ACTIVITY: Starting with the line that contains "example: 125 mm" and going on through the line that contains "The vernier caliper reads 35.0 mm", write those lines out again with "vernier caliper" swapped for "sliding caliper" and nothing else changed. Leave the pictures out.

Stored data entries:

****

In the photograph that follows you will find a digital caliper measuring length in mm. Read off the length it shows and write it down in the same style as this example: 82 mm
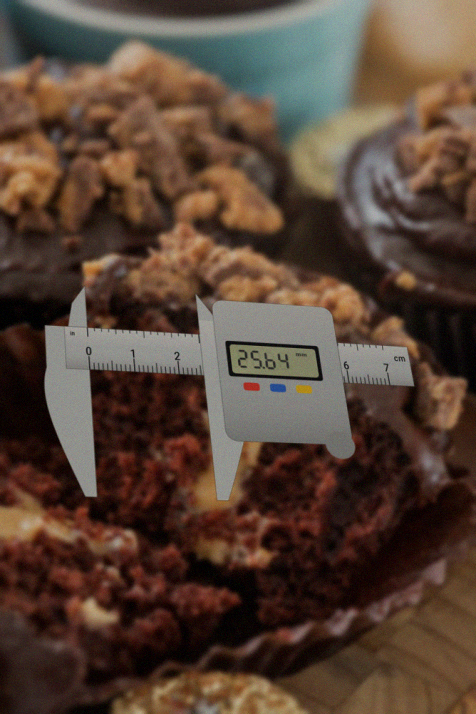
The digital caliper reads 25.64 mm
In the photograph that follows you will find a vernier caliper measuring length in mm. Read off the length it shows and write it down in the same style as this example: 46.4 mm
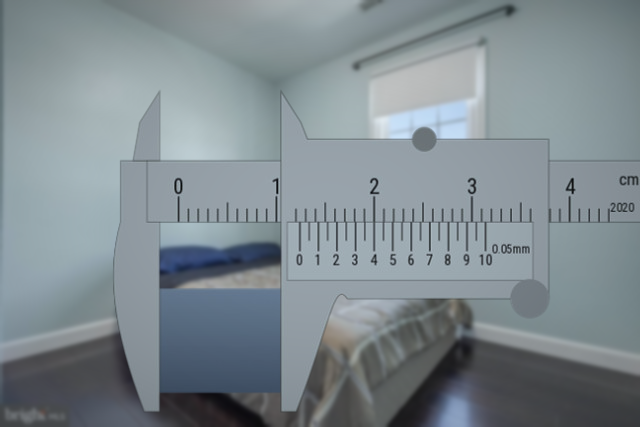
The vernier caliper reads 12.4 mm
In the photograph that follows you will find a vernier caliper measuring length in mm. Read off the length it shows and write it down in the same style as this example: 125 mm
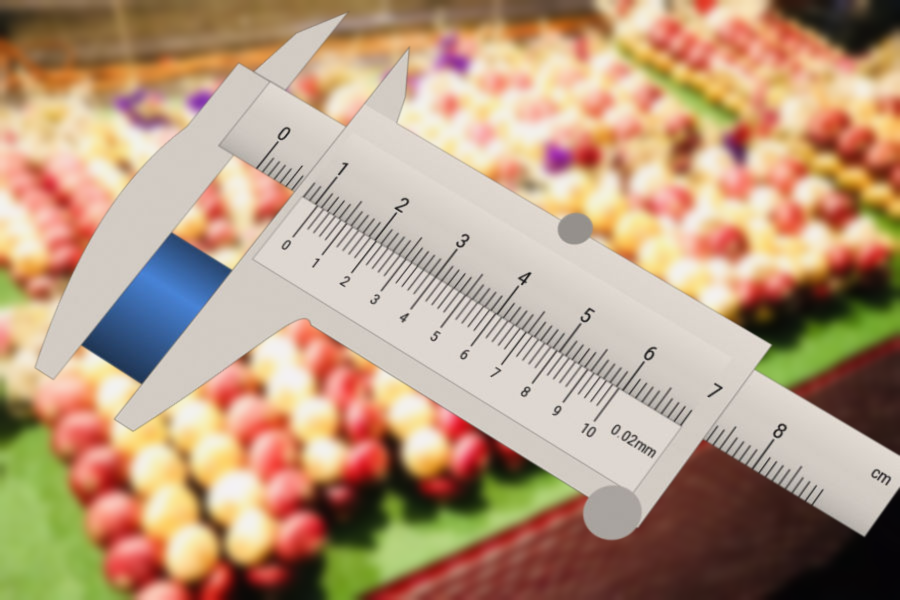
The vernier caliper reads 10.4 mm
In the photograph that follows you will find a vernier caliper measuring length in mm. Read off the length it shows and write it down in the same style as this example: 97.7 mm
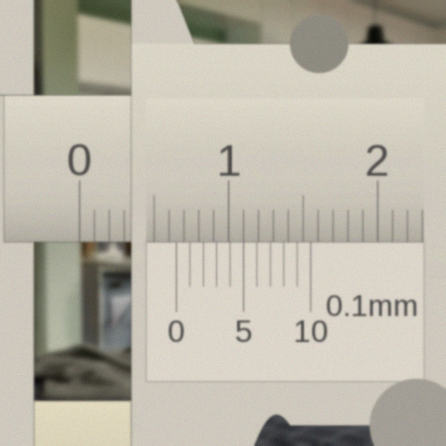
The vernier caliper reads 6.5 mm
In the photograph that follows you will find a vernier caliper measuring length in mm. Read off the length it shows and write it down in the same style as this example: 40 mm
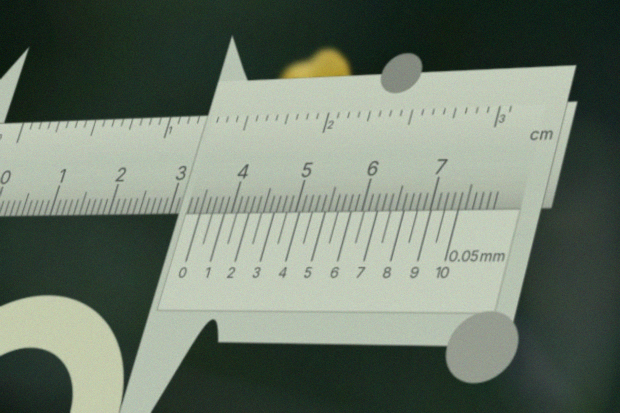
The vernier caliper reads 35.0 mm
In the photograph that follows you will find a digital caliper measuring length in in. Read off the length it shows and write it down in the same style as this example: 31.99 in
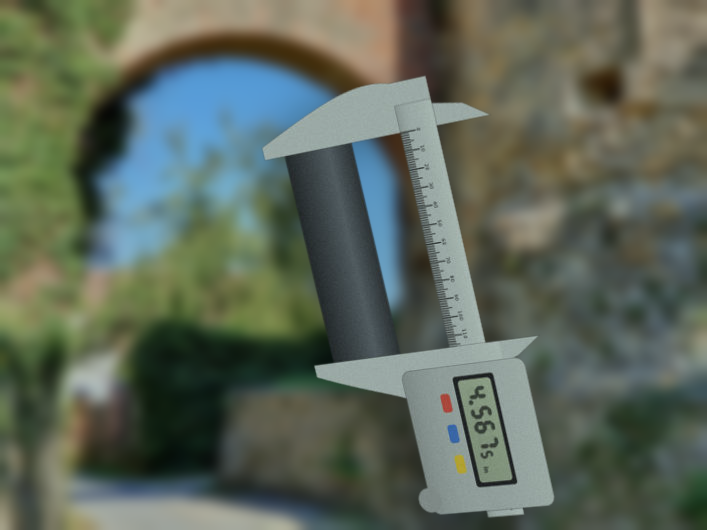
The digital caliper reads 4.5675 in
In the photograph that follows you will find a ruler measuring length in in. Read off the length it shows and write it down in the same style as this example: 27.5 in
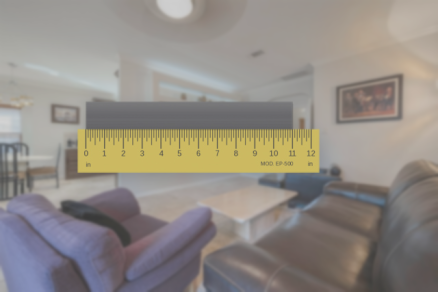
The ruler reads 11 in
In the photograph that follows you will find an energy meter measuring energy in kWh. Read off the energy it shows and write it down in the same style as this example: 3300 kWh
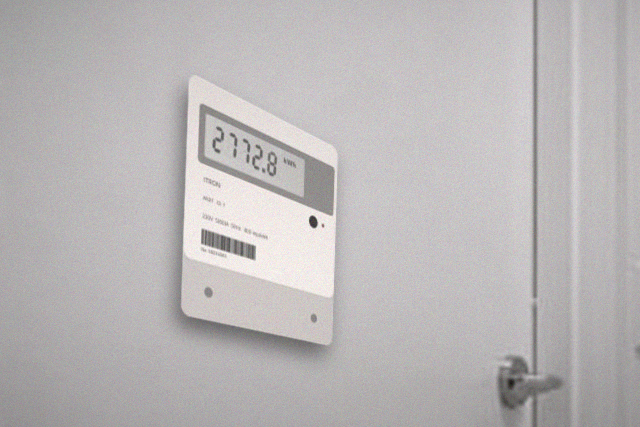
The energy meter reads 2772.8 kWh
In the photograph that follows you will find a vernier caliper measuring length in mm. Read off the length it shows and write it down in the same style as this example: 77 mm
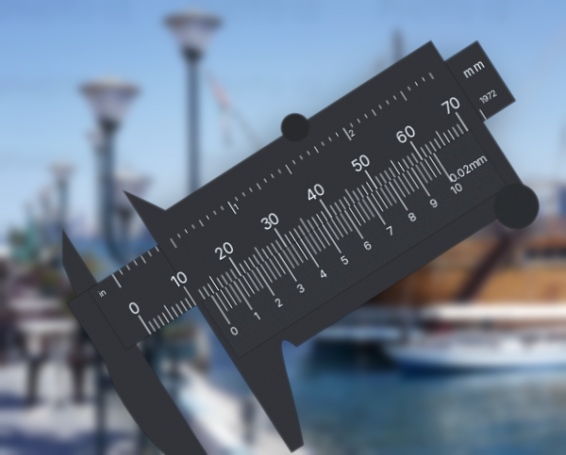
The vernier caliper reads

****

TASK OUTPUT:
In the photograph that follows you will find a sliding caliper measuring length in mm. Read off the length it shows and write it down in the same style as this example: 125 mm
The sliding caliper reads 10.4 mm
In the photograph that follows you will find a sliding caliper measuring length in mm. Read off the length it shows and write it down in the same style as this example: 97.7 mm
The sliding caliper reads 6.5 mm
In the photograph that follows you will find a sliding caliper measuring length in mm. Read off the length it shows and write it down in the same style as this example: 40 mm
The sliding caliper reads 35.0 mm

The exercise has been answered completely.